B12 had a “heroic” sacrifice because the writers wanted the real main character to have a noble ending for everyone else's supposed benefit, even though there was nothing noble about it. B12 went from “I need to carry the memories of humanity with me” (a purpose that he makes up on the spot, since through the whole game he never motivates why he's looking to restore those memories of his) to “oops actually I'm going to die for zero :'(” literally minutes later.

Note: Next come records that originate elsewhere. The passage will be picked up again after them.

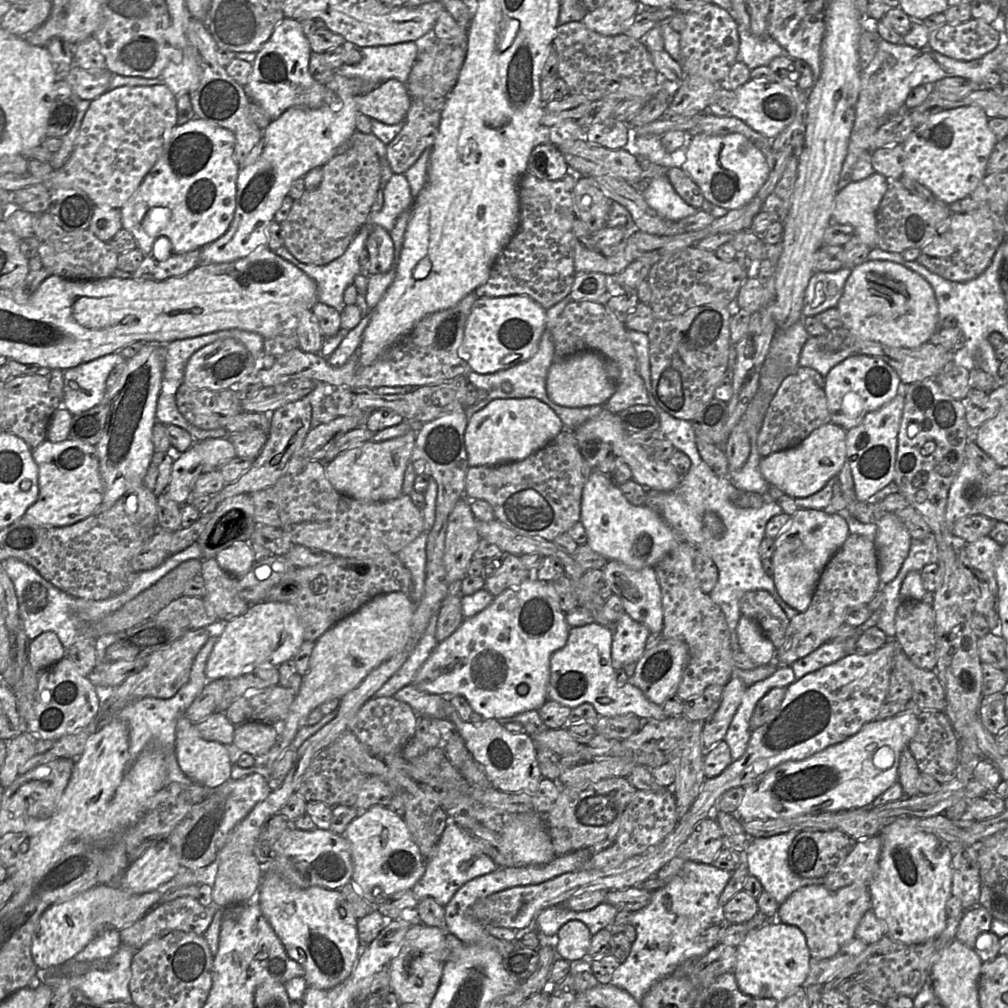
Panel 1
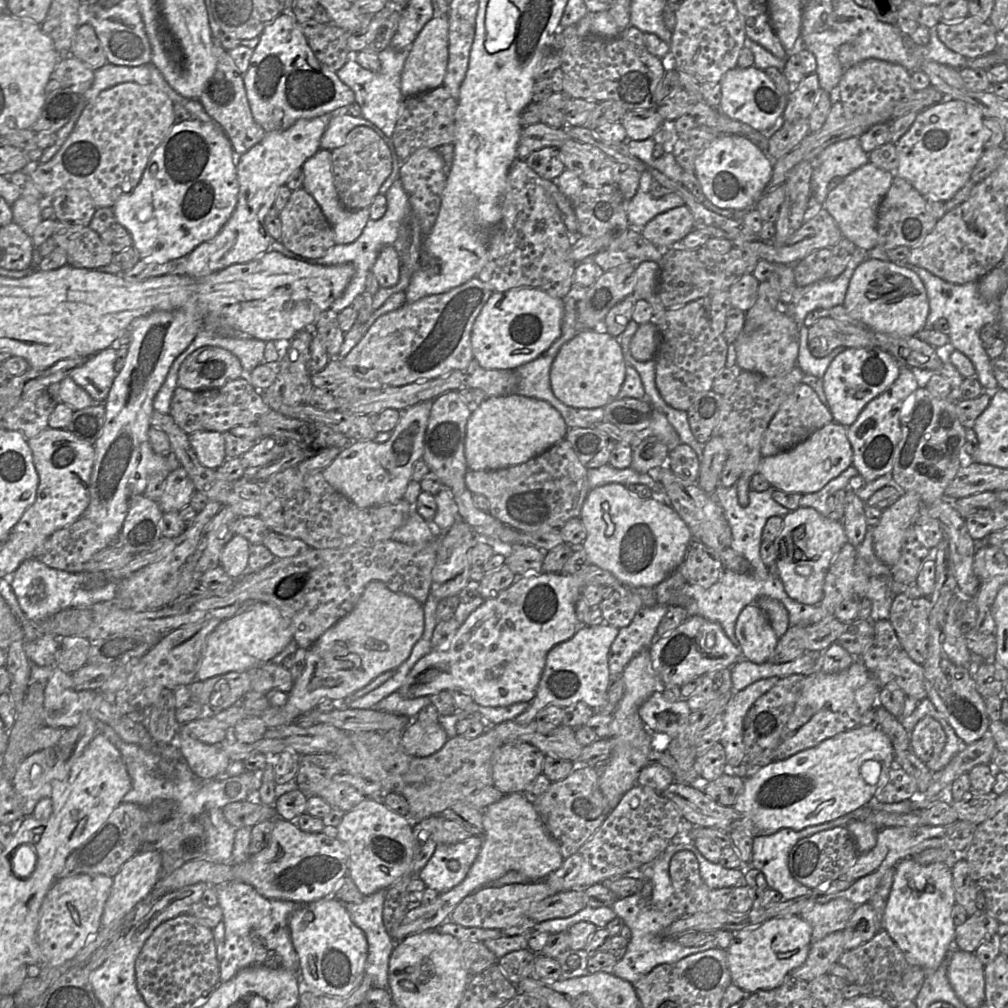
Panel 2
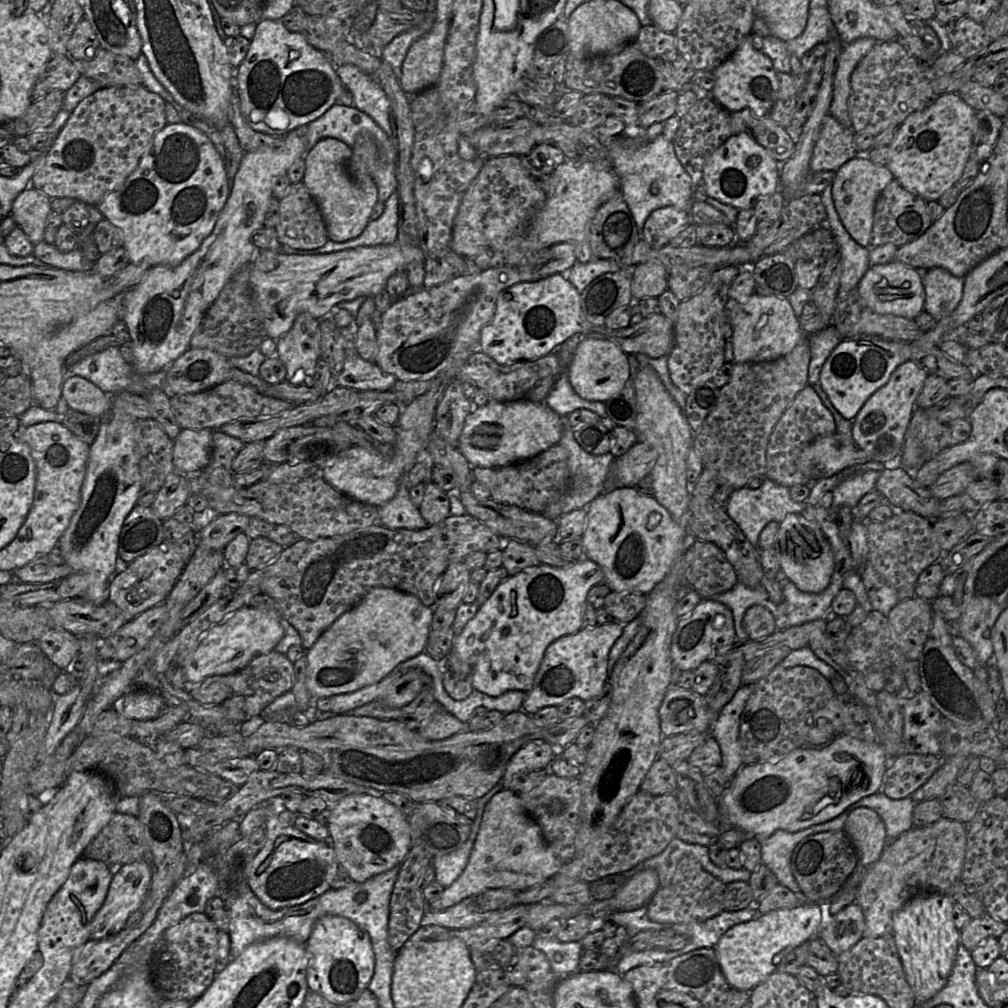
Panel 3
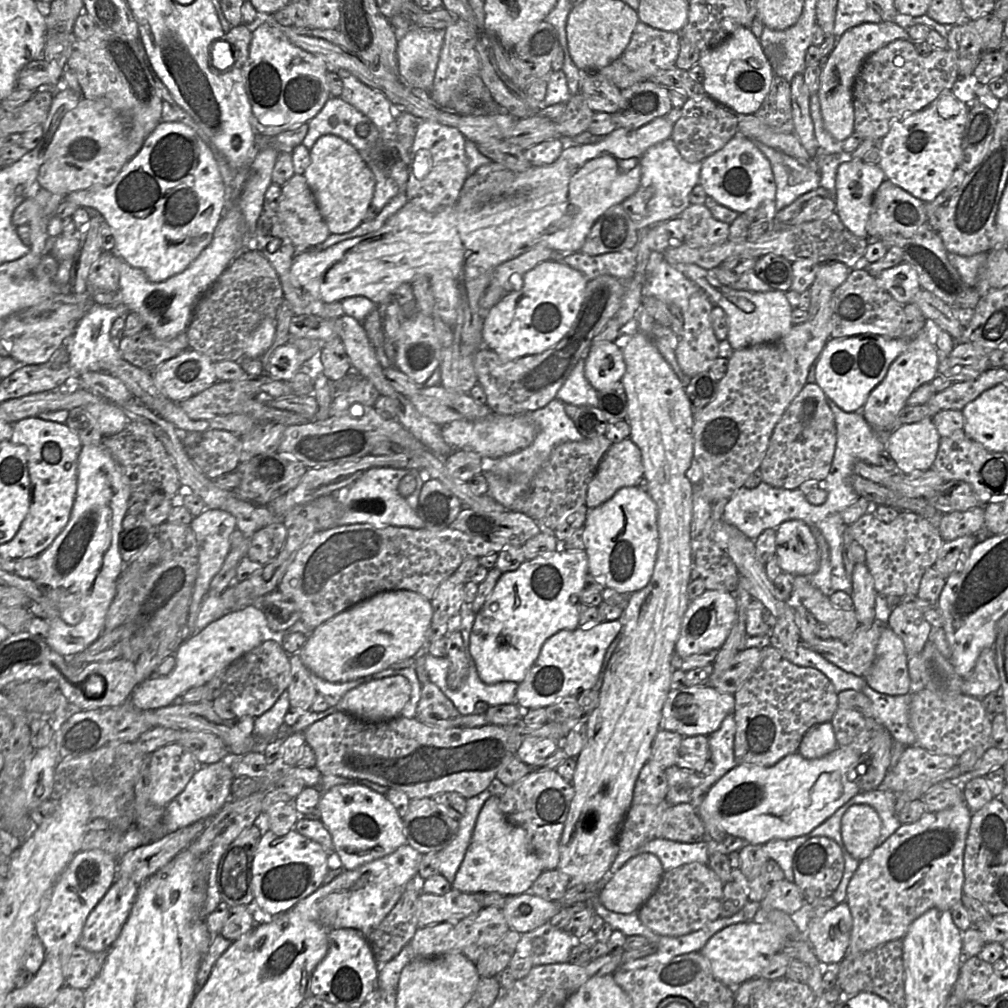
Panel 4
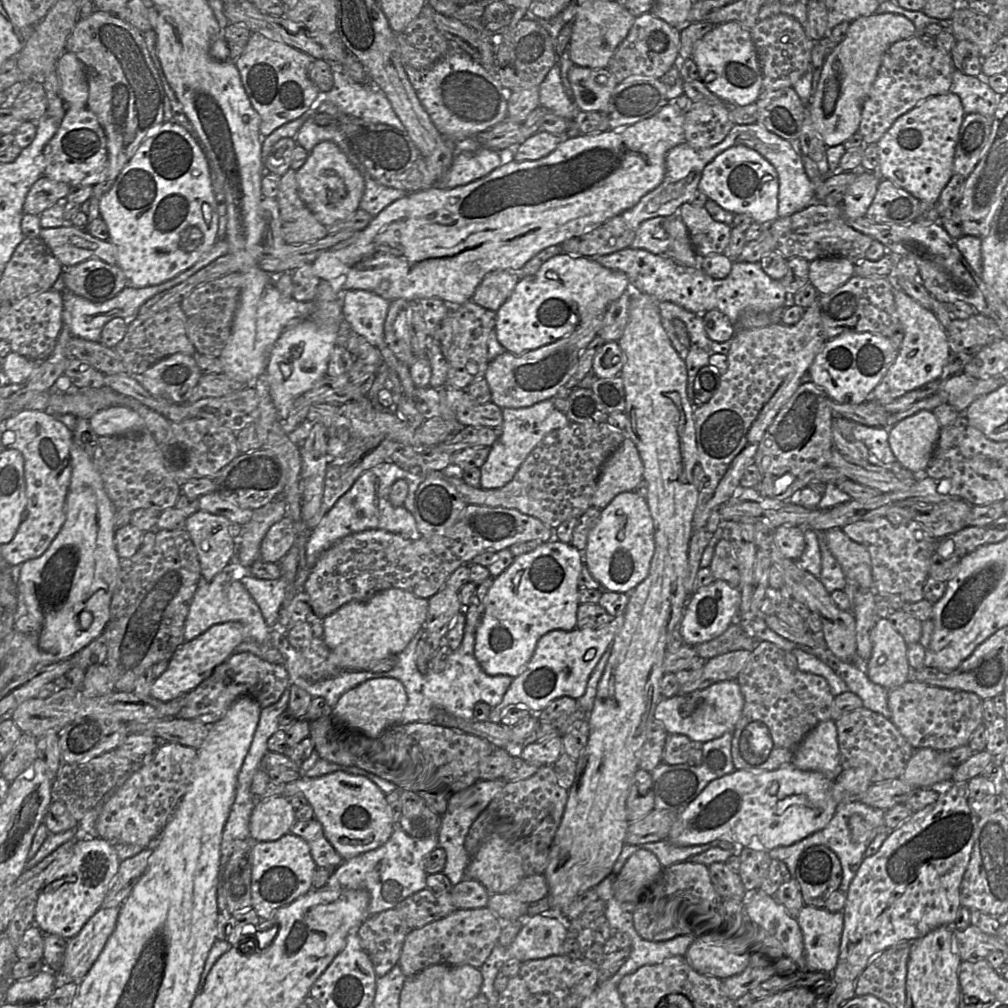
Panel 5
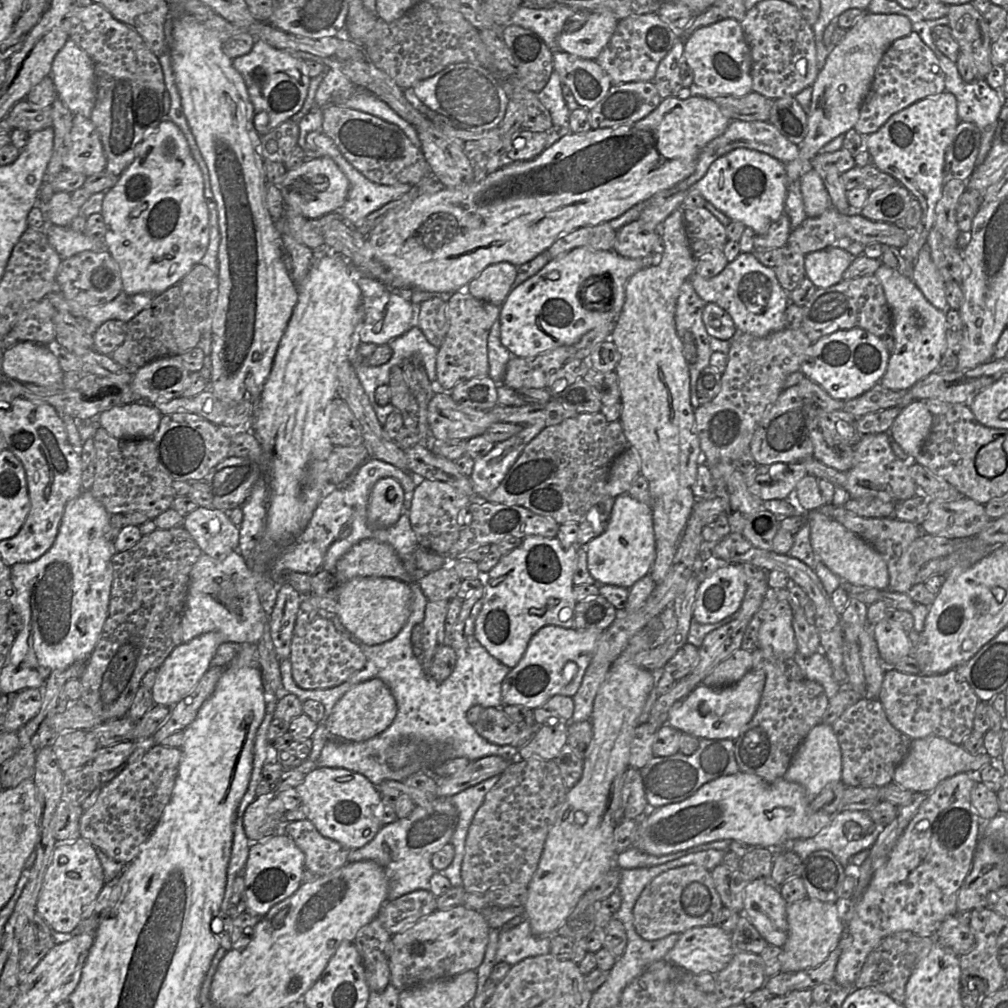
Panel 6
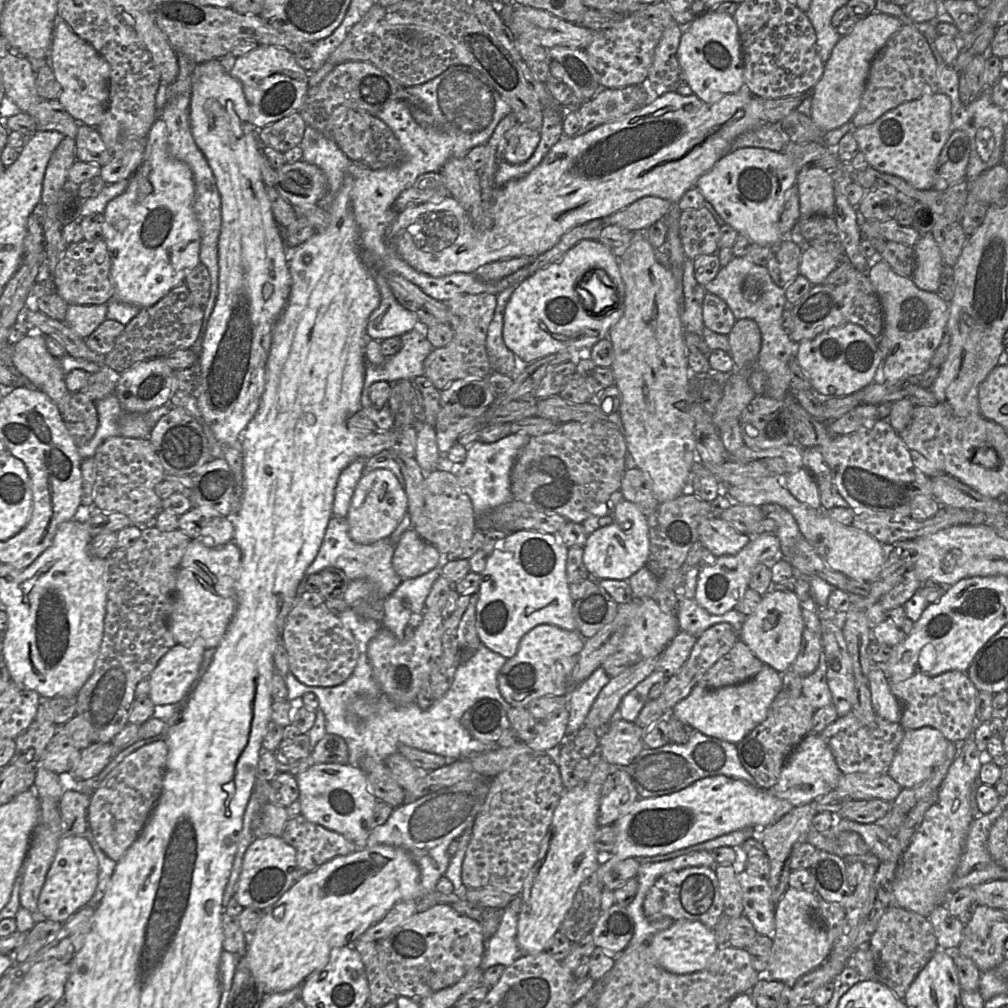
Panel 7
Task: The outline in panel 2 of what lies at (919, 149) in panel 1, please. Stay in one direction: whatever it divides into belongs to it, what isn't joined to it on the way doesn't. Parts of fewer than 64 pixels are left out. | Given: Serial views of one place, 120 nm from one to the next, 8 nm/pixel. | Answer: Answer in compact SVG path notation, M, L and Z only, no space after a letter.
M944 99L941 102L923 109L918 113L914 123L909 128L909 130L895 143L898 154L898 168L896 172L893 173L894 176L899 176L908 181L922 196L929 196L943 202L951 199L970 180L972 170L985 151L985 143L989 139L989 130L983 123L984 118L985 117L983 116L979 107L962 100Z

This could've been fixed with an afternoon's work by the writers: had the robots in the Slums and the City yearned to see the sky/sun/stars/clouds, rather than a generic “go outside”, the skyvault opening would've been ten times as powerful and meaningful. Instead we get a three-second clip of some puzzled robots and a fifteen minutes sequence of the skyvault opening in slow-mo. This moment could've been an insanely good thematic ending, had it been set up properly. It screamed wasted potential.
On the other hand, the Outside is never shown. There is nothing about Momo, Clementine, Doc, Zbaltazar and every other robot who fought and struggled and researched their whole lives to get outside; their arcs have no ending. The thing you've chased by playing the whole story is taken away from you, and then the cat just... leaves the city, as if nothing happened. There is no closure. The devs clearly had no idea what could've been outside the city, and yet chose to make half the game about getting there (the other half was collecting B12's mildly interesting memories).

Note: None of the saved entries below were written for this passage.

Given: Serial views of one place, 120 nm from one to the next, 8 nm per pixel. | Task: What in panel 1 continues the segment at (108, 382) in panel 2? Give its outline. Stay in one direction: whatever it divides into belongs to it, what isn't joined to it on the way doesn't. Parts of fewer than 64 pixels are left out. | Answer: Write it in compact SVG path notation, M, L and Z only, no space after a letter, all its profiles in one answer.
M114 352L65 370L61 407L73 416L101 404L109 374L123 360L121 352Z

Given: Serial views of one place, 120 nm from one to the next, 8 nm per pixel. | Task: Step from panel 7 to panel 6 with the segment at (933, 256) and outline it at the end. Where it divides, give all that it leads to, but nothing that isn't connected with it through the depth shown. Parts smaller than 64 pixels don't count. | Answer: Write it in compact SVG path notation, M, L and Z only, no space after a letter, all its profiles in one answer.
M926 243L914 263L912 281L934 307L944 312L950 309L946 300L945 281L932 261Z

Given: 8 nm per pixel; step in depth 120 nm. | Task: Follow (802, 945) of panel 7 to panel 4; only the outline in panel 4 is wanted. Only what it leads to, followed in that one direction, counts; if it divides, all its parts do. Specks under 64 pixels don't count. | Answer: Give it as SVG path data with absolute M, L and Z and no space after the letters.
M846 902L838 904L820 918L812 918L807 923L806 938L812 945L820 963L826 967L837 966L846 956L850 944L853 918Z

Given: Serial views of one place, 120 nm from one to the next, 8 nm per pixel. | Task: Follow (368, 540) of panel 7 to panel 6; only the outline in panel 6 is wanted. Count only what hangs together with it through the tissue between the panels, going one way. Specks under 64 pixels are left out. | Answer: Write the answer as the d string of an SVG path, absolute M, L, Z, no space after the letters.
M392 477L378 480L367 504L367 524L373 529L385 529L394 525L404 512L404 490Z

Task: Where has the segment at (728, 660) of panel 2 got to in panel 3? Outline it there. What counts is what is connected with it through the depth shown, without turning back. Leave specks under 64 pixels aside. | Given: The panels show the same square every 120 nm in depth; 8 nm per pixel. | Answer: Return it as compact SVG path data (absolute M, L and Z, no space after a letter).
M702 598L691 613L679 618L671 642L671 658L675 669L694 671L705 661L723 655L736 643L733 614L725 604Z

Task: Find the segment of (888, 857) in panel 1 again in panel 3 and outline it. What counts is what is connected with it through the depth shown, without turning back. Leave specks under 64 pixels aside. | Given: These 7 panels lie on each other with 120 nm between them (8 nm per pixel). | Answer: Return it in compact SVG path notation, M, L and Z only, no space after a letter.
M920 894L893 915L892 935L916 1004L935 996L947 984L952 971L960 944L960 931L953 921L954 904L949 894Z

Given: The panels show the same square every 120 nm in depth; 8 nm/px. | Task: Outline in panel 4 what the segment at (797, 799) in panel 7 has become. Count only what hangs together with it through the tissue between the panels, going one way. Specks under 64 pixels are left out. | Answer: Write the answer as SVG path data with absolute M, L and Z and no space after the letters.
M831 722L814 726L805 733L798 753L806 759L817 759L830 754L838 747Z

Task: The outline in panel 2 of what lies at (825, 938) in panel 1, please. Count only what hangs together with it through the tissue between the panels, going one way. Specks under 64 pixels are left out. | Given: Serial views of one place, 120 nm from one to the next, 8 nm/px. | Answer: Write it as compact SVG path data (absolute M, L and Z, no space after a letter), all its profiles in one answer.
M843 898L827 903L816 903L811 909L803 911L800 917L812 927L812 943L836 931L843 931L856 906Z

Ah, and remember how the game started? In all this, the game has forgotten the actual premise of the whole story: finding your siblings! There could've been another three-seconds clip where some meowing calls for the cat and it jumps offscene, but no! This would've taken away from the actual main character B12 and his sacrifice, so it can't be allowed. There's even a slight screen flickering, as if to suggest that B12 uploaded himself into the City's system and therefore is still alive. Involuntarily (because the writers don't understand what actually evokes sadness), this waters down his sacrifice even more, as if it wasn't already forced and unwarranted; there are no real losses either.
All in all, the game as a whole is not terrible; it's fun to play and mildly entertaining, but the way the story is conducted and how the themes are botched so badly in the ending, it left me very frustrated.
In another universe, we're still in the Slums, adopted by a newfound, vibrant community that makes its own light in a world that has lost so much.